With the acceleration of urbanization, people’s awareness of safety and risk is constantly improving, and urban waterlogging disasters caused by heavy rain cause vast economic losses and other indirect losses. Based on authoritative data, this paper scientifically selects evaluation indicators, constructs an evaluation index system, and uses the AHP and TOPSIS evaluation methods to evaluate the regional resilience levels of 16 districts in Shanghai city. Based on the evaluation results, an obstacle analysis is conducted on the factors hindering the development of resilience in each district. The main research results are summarized as follows.

  1. 1.

    By summarizing the relevant theories of urban resilience in China and abroad and the construction methods of the evaluation index system, an index system for evaluating urban resilience under the waterlogging disaster scenario in the urban areas of Shanghai was constructed, and key points were applied to evaluate the urban resilience levels of various districts of Shanghai. The overall basic situations of urban resilience of the various districts of Shanghai were obtained. The resilience levels of the urban center and remote areas such as Chongming and Fengxian were relatively low, and the urban resilience levels of all districts in Shanghai need further improvement.

  2. 2.

    According to the calculation formula of the obstacle degree, the leading factors of urban resilience in all regions under the waterlogging disaster scenario tended to be consistent. The results were focused mainly on the total industrial output value of each district, the areas of rivers (lakes) and urban green space, the number of hospital beds, the number of sewage treatment plants in service areas, and the number of health technicians. It is thus necessary to further strengthen the construction of the comprehensive resilience of each district in Shanghai in terms of these aspects.

  3. 3.

    Under the influence of global climate change, waterlogging disasters caused by rainstorms are becoming increasingly frequent. Shanghai needs to start from the perspective of each district, adapt to local conditions, and improve the urban resilience level of each district. This paper took Shanghai as the object of empirical research and conducted scientific research to provide a reference for the future construction of resilient cities.

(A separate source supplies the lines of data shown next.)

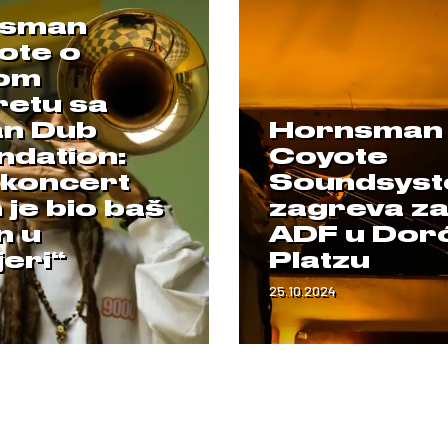
sman
ote o
om
retu sa
an Dub
Hornsman
ndation:
Coyote
 koncert
Soundsys
je bio baš
zagreva z
n u
ADF u Dor
jeri“
Platzu
25.10.2024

Based on urban resilience research performed under disaster conditions, this study has made some achievements, but it still has certain limitations. First, the index system used herein was not perfect. In the indicator selection process, the unavailability of some direct indicators caused the index system to be imperfect. For example, rainfall, one of the key factors of urban waterlogging caused by rainstorms, may lead to different disaster degrees when different rainfall amounts and rainfall durations occur. Therefore, in future research, it will be necessary to constantly update the evaluation index system according to official releases and to big data characterizing urban areas and to further improve the evaluation index system. Second, the selection of the analytic hierarchy process (AHP) method for determining the index weights was subjective to a certain extent, although scholars and experts were consulted many times and a large number of questionnaires were completed. However, the scientific determination of the indicators and the direction of the indicators need to be further strengthened. Finally, in the construction method of urban resilience in Shanghai, the countermeasures proposed in this paper still had many shortcomings. To improve the level of urban resilience in Shanghai, build a safe and harmonious society in Shanghai, and improve the capacity of public safety management in Shanghai, more in-depth research will be needed in future assessments of urban resilience to better benefit the people of Shanghai, seek development methods for Shanghai, and find a way to construct resilient urban structures in China.